**STUDY QUESTIONS**
[a] Rewrite the part of the article on Montague starting with "Montague is a" and going on through "0.85% is water.", putting "lead engineer" in place of "chief engineer".
[b] According to the article on Montague, what was the city's population in the 2020 census?
** Opening PASSAGE PROVIDED block **
City in California, United States

Montague is a city in Siskiyou County, California, United States. Its population is 1,226 as of the 2020 census, down from 1,443 from the 2010 census.

==Name==
When the Southern Pacific Railroad extension was built from Dunsmuir, California to the state line in 1886–87, the station was named for S.S. Montague, chief engineer of the Central Pacific Railroad.

==Geography==
Montague is located at (41.727168, -122.526468).

According to the United States Census Bureau, the city has a total area of 1.8 square miles (4.6 km^{2}), of which 99.15% is land and 0.85% is water.

Located six miles (9.7 km) east of Interstate 5 at Yreka along California State Route 3, this is also the site of the interchange between the Yreka Western Railroad and the Central Oregon and Pacific Railroad. General aviation is served at Montague Airport, which also serves Yreka.

===Climate===

Montague has a Mediterranean climate closely bordering on a steppe climate, very unusual for its location west of the Cascade Crest. Montague and the Shasta Valley are located in a rain shadow created by the Klamath Mountains, giving the area a climate and vegetation type more similar to points east of the Cascades, with average annual precipitation similar to Bend, Oregon. Rainfall is nonexistent in summer, except for the very occasional thunderstorm. The area experiences cool to cold winters with somewhat frequent snowfall, and hot summers with large diurnal temperature variation and nearly constant sunshine.
** Closing PASSAGE PROVIDED block **
** Opening DATA block **
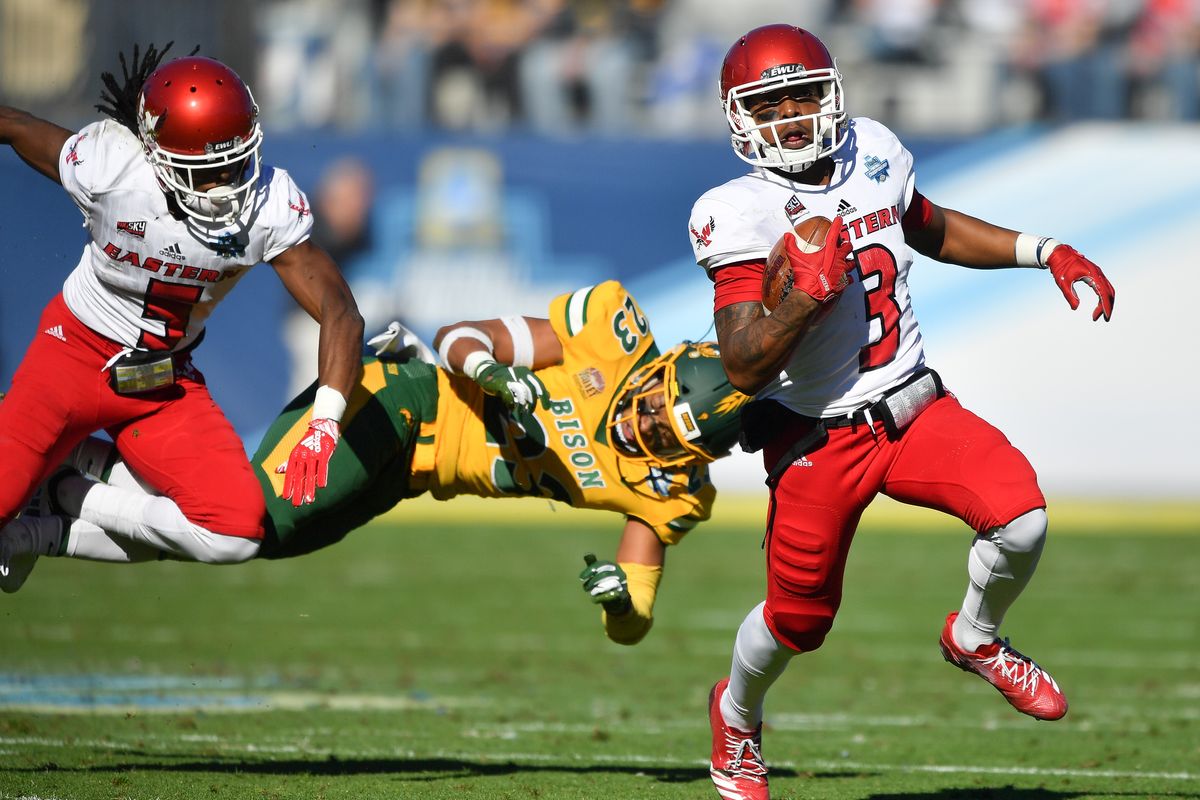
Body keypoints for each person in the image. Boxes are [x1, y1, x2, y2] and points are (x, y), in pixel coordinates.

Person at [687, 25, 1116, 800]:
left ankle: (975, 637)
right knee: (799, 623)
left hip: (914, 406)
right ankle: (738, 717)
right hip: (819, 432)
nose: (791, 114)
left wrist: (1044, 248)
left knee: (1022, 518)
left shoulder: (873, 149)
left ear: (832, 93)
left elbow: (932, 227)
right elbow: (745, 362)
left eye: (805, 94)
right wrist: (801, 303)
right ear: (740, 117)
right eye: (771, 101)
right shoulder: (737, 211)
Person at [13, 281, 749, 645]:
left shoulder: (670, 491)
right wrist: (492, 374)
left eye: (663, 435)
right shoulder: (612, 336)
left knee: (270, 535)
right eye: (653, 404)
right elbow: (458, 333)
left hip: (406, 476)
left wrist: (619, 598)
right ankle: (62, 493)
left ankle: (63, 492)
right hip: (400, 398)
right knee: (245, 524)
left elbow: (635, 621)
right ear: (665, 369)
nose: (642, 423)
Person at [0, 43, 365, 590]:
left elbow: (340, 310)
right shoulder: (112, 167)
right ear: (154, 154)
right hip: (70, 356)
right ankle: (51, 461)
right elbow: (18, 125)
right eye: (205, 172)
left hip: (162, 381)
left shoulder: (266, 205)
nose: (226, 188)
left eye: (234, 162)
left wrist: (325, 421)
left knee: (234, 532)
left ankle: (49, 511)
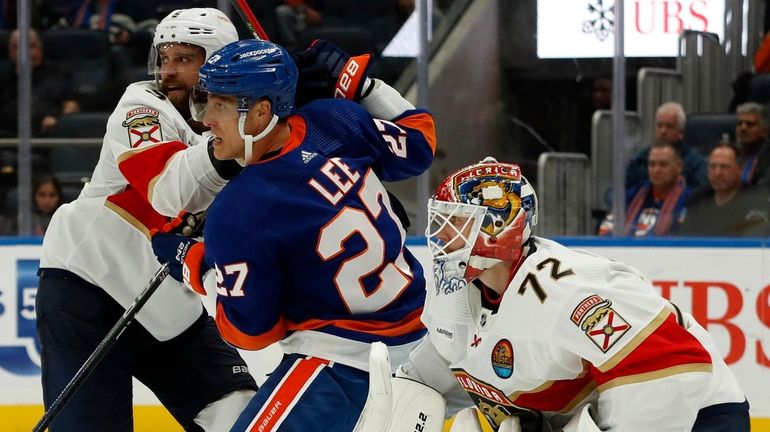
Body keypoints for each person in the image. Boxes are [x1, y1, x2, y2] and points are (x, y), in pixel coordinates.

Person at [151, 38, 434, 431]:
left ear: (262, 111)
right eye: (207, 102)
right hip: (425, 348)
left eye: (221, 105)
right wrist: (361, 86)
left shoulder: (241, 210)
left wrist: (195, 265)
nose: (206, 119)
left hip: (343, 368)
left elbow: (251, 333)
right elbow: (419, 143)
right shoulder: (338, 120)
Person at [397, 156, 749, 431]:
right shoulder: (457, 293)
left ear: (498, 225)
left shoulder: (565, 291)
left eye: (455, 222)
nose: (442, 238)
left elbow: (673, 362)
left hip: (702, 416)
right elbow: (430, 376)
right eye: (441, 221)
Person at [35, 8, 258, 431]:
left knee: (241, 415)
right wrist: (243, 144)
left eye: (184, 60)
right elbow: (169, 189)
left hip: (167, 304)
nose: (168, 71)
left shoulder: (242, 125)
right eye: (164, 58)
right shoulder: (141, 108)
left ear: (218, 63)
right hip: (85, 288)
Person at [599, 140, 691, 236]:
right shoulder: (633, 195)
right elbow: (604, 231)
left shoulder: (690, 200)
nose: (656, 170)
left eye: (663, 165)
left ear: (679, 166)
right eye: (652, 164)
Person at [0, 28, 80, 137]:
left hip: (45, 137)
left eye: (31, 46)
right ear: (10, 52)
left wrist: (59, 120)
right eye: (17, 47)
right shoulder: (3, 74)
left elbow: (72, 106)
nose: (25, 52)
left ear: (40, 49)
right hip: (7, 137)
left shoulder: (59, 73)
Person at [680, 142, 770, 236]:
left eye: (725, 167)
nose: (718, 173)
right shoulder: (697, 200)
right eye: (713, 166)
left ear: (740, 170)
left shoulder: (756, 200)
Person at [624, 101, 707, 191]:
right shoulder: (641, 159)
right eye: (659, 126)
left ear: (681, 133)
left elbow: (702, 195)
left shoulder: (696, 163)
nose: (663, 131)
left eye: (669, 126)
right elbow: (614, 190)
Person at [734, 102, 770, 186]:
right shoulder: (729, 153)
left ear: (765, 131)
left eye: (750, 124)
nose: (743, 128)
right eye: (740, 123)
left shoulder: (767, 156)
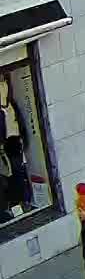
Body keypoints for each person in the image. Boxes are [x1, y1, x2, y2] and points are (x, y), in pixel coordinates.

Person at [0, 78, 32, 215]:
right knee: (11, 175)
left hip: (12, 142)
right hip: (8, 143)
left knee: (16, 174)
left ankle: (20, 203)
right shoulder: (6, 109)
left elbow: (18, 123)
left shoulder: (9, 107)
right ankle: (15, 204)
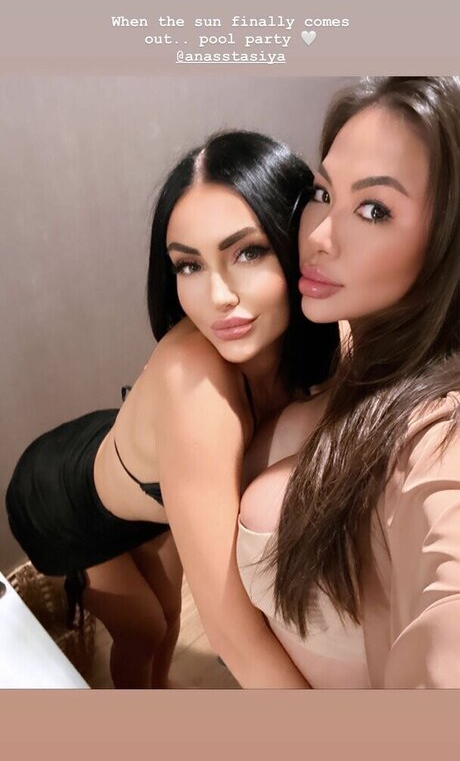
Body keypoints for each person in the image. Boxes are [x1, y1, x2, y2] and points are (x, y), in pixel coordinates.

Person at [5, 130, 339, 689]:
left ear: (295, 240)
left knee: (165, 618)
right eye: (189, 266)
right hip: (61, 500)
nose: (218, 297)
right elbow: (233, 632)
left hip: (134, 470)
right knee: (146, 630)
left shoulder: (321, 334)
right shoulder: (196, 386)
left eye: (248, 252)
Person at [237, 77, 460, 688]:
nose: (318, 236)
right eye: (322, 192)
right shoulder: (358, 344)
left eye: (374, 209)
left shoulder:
** Closing DATA block **
**COMPLETED EXERCISE**
[a]
Montague is a city in Siskiyou County, California, United States. Its population is 1,226 as of the 2020 census, down from 1,443 from the 2010 census.

==Name==
When the Southern Pacific Railroad extension was built from Dunsmuir, California to the state line in 1886–87, the station was named for S.S. Montague, lead engineer of the Central Pacific Railroad.

==Geography==
Montague is located at (41.727168, -122.526468).

According to the United States Census Bureau, the city has a total area of 1.8 square miles (4.6 km^{2}), of which 99.15% is land and 0.85% is water.

[b] 1,226